PHOENIX (CN) – Arizona asked a federal judge to toss a lawsuit from families of 19 firefighters killed in the Yarnell Hill Fire.
The state claims it is immune because the families may seek workers’ compensation benefits, and a “firefighter’s rule” precludes damages from state negligence.
The lawsuit, filed in Maricopa County Court and then removed to Federal Court, names Arizona, the Arizona State Forestry Division, Yavapai County, the Central Yavapai Fire District, and individuals Todd Abel, Roy Hall, and Ross Shumate as defendants.
Nineteen members of the 20-person crew were killed in June 2013 after trying to deploy fire shelters when the lightning-caused fire changed directions. The sole survivor – a lookout – was rescued by another hotshot crew.
On Friday, Arizona filed a motion claiming it has immunity from wrongful death claims because the firefighters were employed by the state through an intergovernmental agreement between the Prescott Fire Department and the Arizona State Land Department – Fire Management Division and may seek benefits only through workers’ compensation claims.
The state also cites a “firefighter’s rule” in alleging immunity, a rule that “protects from liability a party whose negligence allegedly caused or contributed to a fire, which in turn caused the death or injury to a professional firefighter fighting the fire.”
According to the families’ amended complaint, defendants Hall and Shumate – both incident commanders – “placed plaintiffs’ decedents in a position of danger to which they otherwise would not have been exposed.”
Shumate allegedly declined the use of a large air tanker to drop retardant on the fire, and Hall failed to conduct an incident action plan, the families claim.
The fire burned about 8,400 acres between June 28 and July 10, destroying 127 buildings in Yarnell and three buildings in neighboring Peeples Valley.

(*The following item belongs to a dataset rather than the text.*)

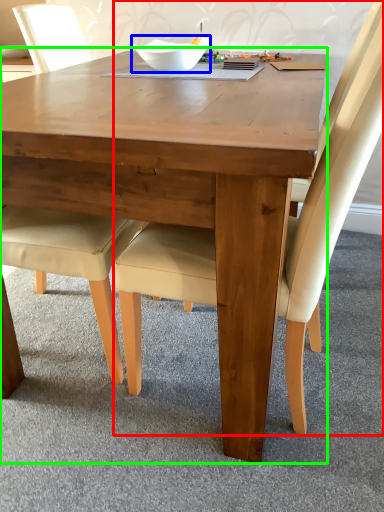
Question: Which object is the farthest from chair (highlighted by a red box)? Choose among these: bowl (highlighted by a blue box) or coffee table (highlighted by a green box).

Choices:
 (A) bowl
 (B) coffee table

Answer: (A)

In December, the Industrial Commission of Arizona fined the state $559,000 after finding the Forestry Division responsible for the deaths of the firefighters.
“For several reasons, these assertions fail to satisfy the first prong necessary to overcome qualified immunity,” the state argues. “In the first place, there is no constitutional right to a safe workplace. And a state actor is not obligated by the Constitution to protect public employees from inherent job-related risks of injury even where the increased risk of injury results from a state actor’s deliberate indifference.”
The state says the firefighters did not opt out of workers’ compensation benefits and were employees of the state when they died, so the only remedy the families can receive are workers’ compensation benefits.
The state also argues that because it failed to stop the fire on the two days before the firefighters were killed, the “firefighter’s rule bars the wrongful-death claim.”
The rule applies only when the firefighter’s presence on the scene results from the firefighter’s duties.